» **Task brief**
Exclude the pictures, and otherwise reproduce the data in full.

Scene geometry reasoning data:
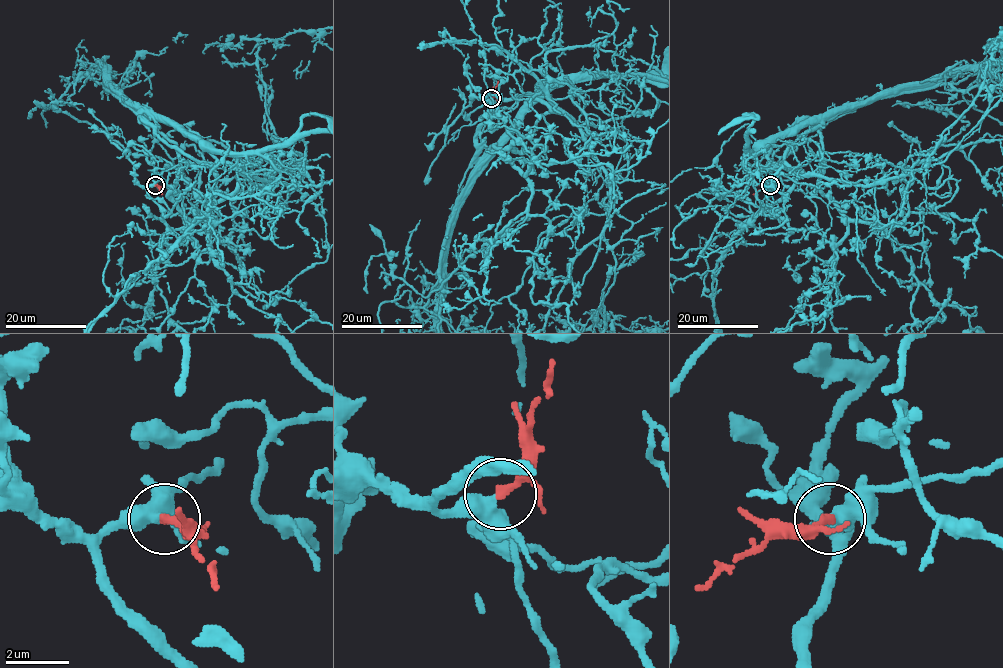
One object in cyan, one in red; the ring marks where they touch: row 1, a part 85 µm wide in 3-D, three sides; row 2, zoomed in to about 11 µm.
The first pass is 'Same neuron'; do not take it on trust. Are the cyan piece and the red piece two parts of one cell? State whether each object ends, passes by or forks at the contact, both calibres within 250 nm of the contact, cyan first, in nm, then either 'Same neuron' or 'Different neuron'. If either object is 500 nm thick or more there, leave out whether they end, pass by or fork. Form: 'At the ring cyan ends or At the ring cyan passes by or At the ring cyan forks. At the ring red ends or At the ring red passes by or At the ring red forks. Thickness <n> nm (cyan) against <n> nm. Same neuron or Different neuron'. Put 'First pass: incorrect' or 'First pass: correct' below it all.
At the ring cyan passes by. At the ring red ends. Thickness 440 nm (cyan) against 280 nm. Different neuron
First pass: incorrect

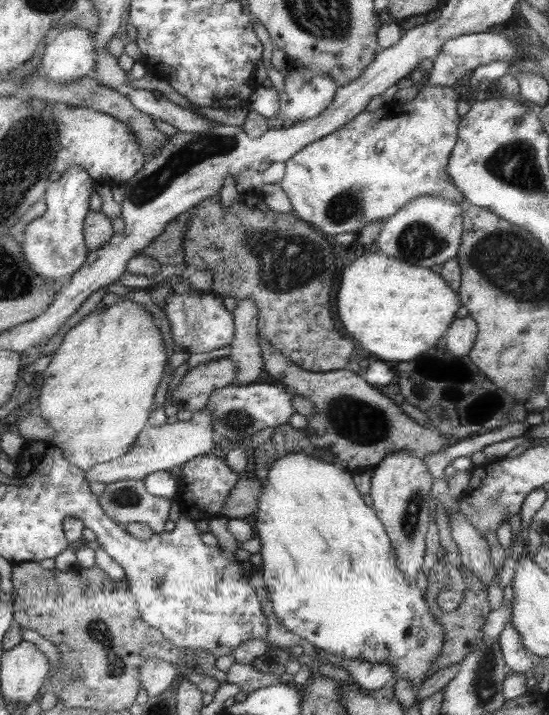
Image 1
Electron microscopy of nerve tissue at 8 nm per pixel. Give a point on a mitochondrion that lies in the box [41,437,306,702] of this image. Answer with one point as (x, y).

» **Task response**
One object in cyan, one in red; the ring marks where they touch: row 1, a part 85 µm wide in 3-D, three sides; row 2, zoomed in to about 11 µm.
The first pass is 'Same neuron'; do not take it on trust. Are the cyan piece and the red piece two parts of one cell? State whether each object ends, passes by or forks at the contact, both calibres within 250 nm of the contact, cyan first, in nm, then either 'Same neuron' or 'Different neuron'. If either object is 500 nm thick or more there, leave out whether they end, pass by or fork. Form: 'At the ring cyan ends or At the ring cyan passes by or At the ring cyan forks. At the ring red ends or At the ring red passes by or At the ring red forks. Thickness <n> nm (cyan) against <n> nm. Same neuron or Different neuron'. Put 'First pass: incorrect' or 'First pass: correct' below it all.
At the ring cyan passes by. At the ring red ends. Thickness 440 nm (cyan) against 280 nm. Different neuron
First pass: incorrect

Image 1
Electron microscopy of nerve tissue at 8 nm per pixel. Give a point on a mitochondrion that lies in the box [41,437,306,702] of this image. Answer with one point as (x, y).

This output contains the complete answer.